Guideline-directed medical therapies (GDMTs) for heart failure (HF) have evolved with the addition of sodium-glucose cotransporter-2 inhibitors (SGLT2i) and angiotensin receptor-neprilysin inhibitors (ARNI), although their economic value across settings remains uncertain.
A systematic review and meta-analysis published in Value in Health evaluated the incremental net benefit (INB) of SGLT2i and/or ARNI added to conventional GDMT. The analysis included 70 studies and stratified results by HF phenotype, country income level, and analytic perspective.

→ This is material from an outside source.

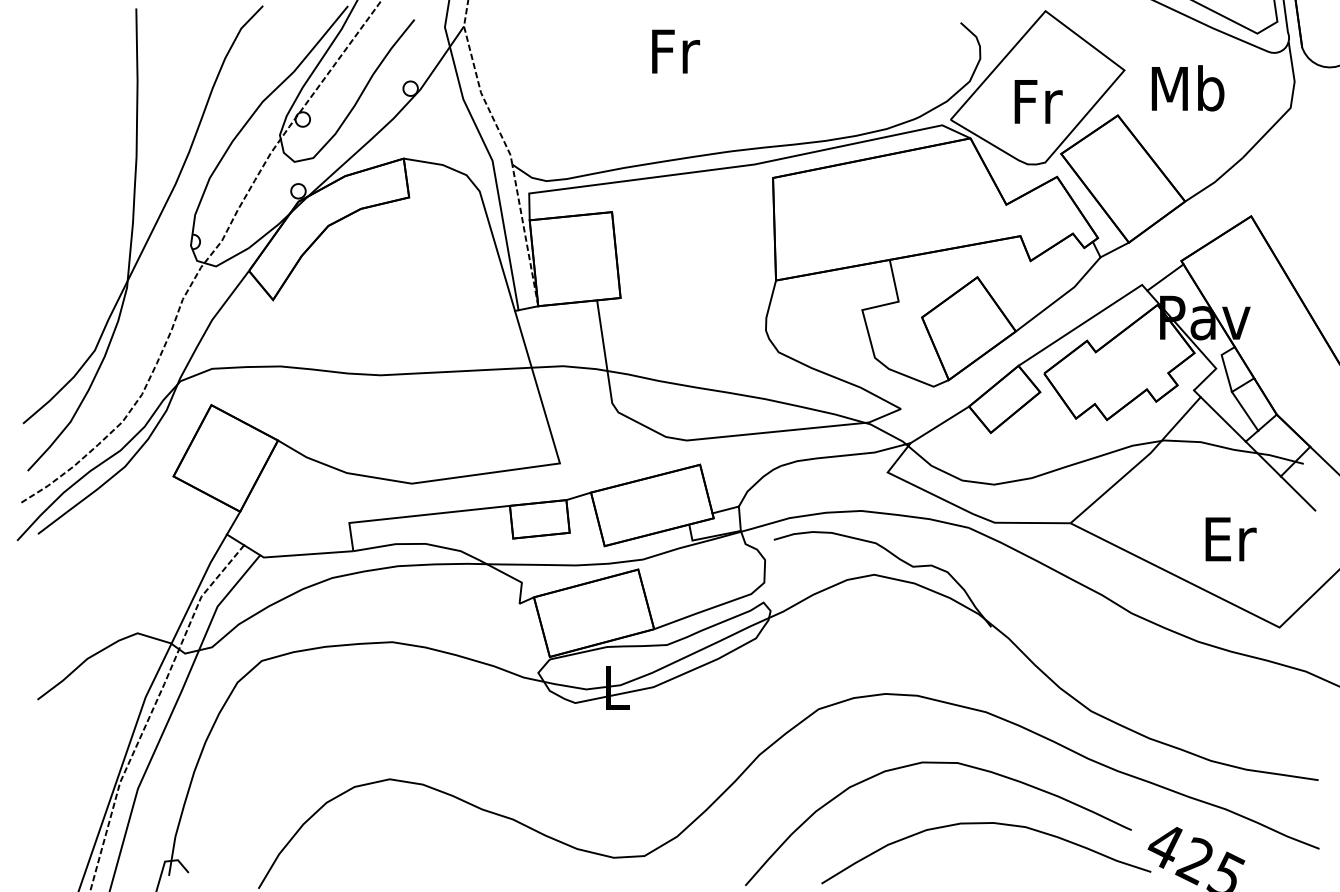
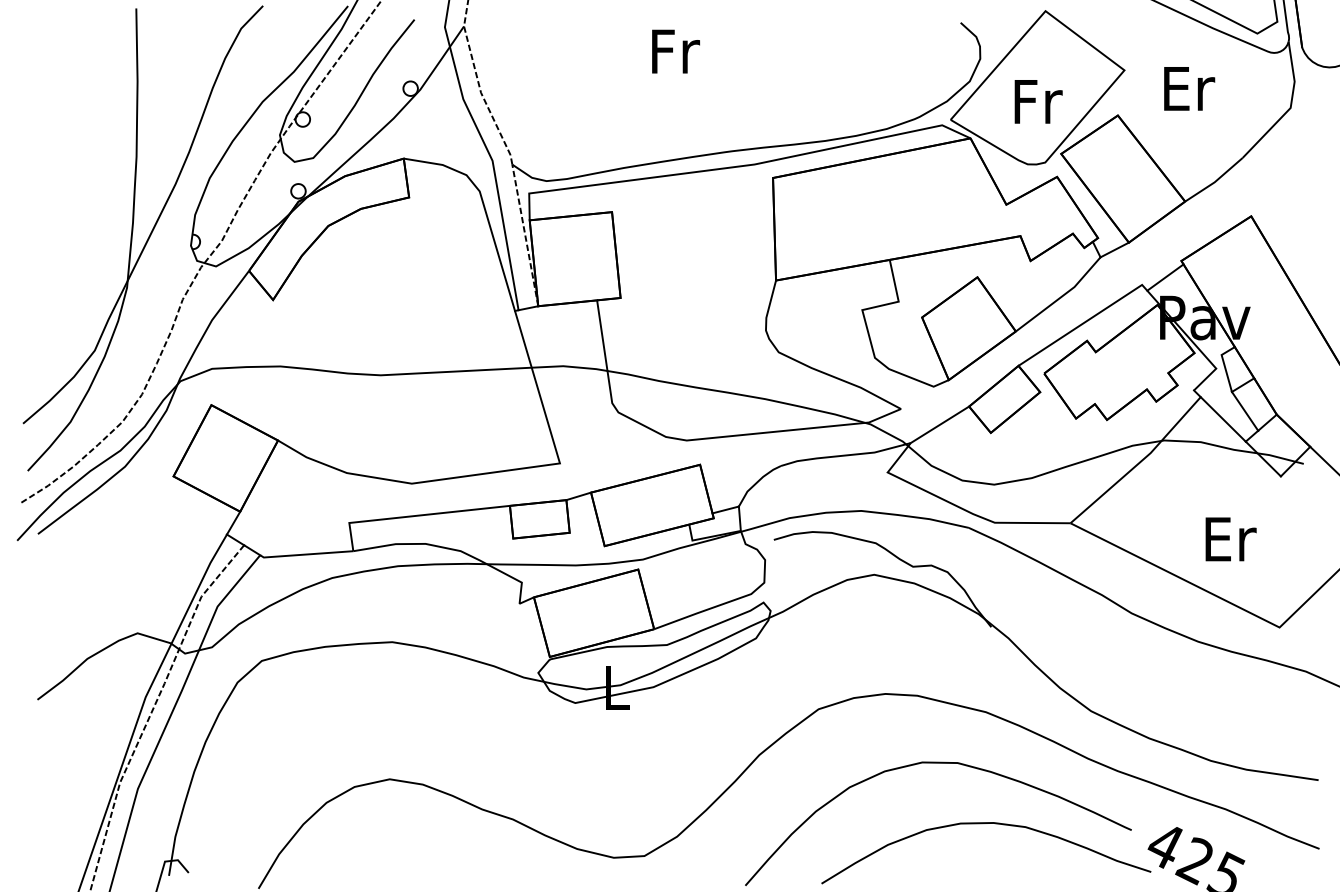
text at (1187, 88): Mb -> Er
line at (1297, 493): present -> none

Adding SGLT2i to GDMT was cost-effective for HF with reduced ejection fraction (HFrEF) in high-income countries from a healthcare perspective (pooled INB US$13,114.52; 95% CI 4,257.40-21,971.63). Evidence for upper-middle and lower-income countries was inconclusive.
A combined regimen of SGLT2i and ARNI appeared cost-effective in high- and upper-middle-income settings, although evidence was limited. Replacing other renin–angiotensin–aldosterone system blockers with ARNI was cost-effective only for HFrEF from a societal perspective in high-income countries (INB US$14,843.66; 95% CI 566.36-29,120.96). Evidence for other HF phenotypes remained inconclusive.
These findings indicate that cost-effectiveness varied by HF subtype and economic setting. Additional evidence is needed across broader populations and healthcare systems.